Another very useful task the upper arm performs is being the dog’s main shock absorber. When a dog jumps, the front paws are the first to hit the ground. The upper arm absorbs the main jolt of this impact as the elbow travels backwards. An analogy to this would be a shock absorber on a car. An important aspect to some shock absorbers is their stroke length. In other words, what is the distance the shock can be compressed before it bottoms out? The same thing holds true for the upper arm. The longer the path that the elbow travels, the greater its length to be compressed. The capacity to absorb shock is greater for the upper arm depicted in diagram (4) because the elbow can be compressed further before it bottoms out. For an all purpose working breed, as was the original function of the Kerry Blue, shock absorption is very important. This is especially true for dogs competing in agility or flyball. The shock absorption qualities of the upper arm may well determine the utility life span of many of our performance dogs. It may explain why some dogs break down in the front.

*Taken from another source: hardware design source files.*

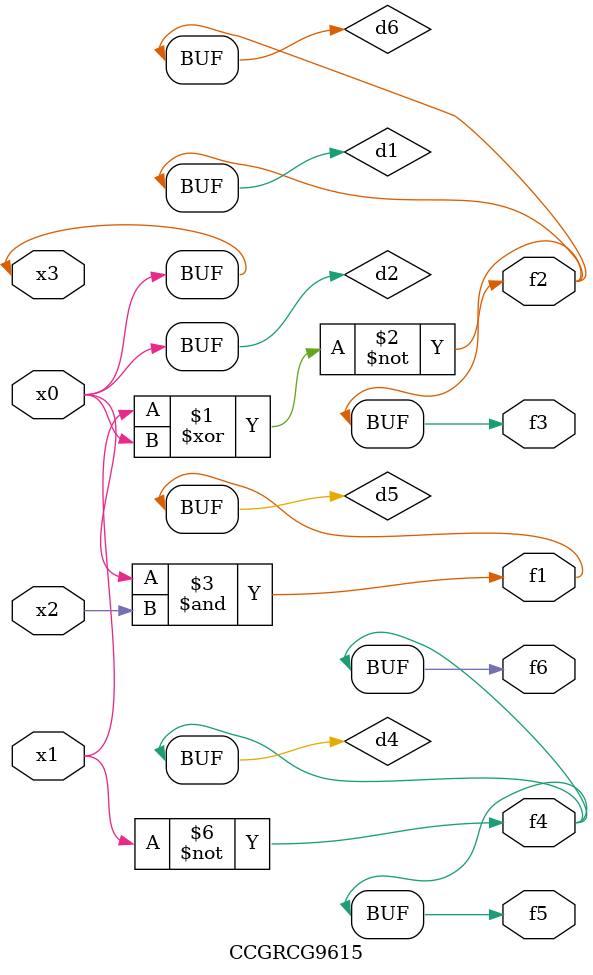
<source format=v>
module CCGRCG9615(
	input x0, x1, x2, x3,
	output f1, f2, f3, f4, f5, f6
);

	wire d1, d2, d3, d4, d5, d6;

	xnor (d1, x1, x3);
	buf (d2, x0, x3);
	nand (d3, x0, x2);
	not (d4, x1);
	nand (d5, d3);
	or (d6, d1);
	assign f1 = d5;
	assign f2 = d6;
	assign f3 = d6;
	assign f4 = d4;
	assign f5 = d4;
	assign f6 = d4;
endmodule

</source>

From the epidemic of short upper arms that plague our breed today, it is apparent that the upper arm’s important functions are not being addressed. Furthermore, the emphasis on an overly short back has brought many breeders to accept this upper arm modification as the normal construction of the Kerry Blue Terrier.
It is very clear that the upper arm plays a large role in the correct function of the front. Since subtle changes in the length of the upper arm have large implications on the front’s ability to function, it is important that the upper arm and the shoulder blade are given equal consideration when breeding dogs. The longer the upper arm, the better the reach, regardless of the length and lay of the shoulder blade.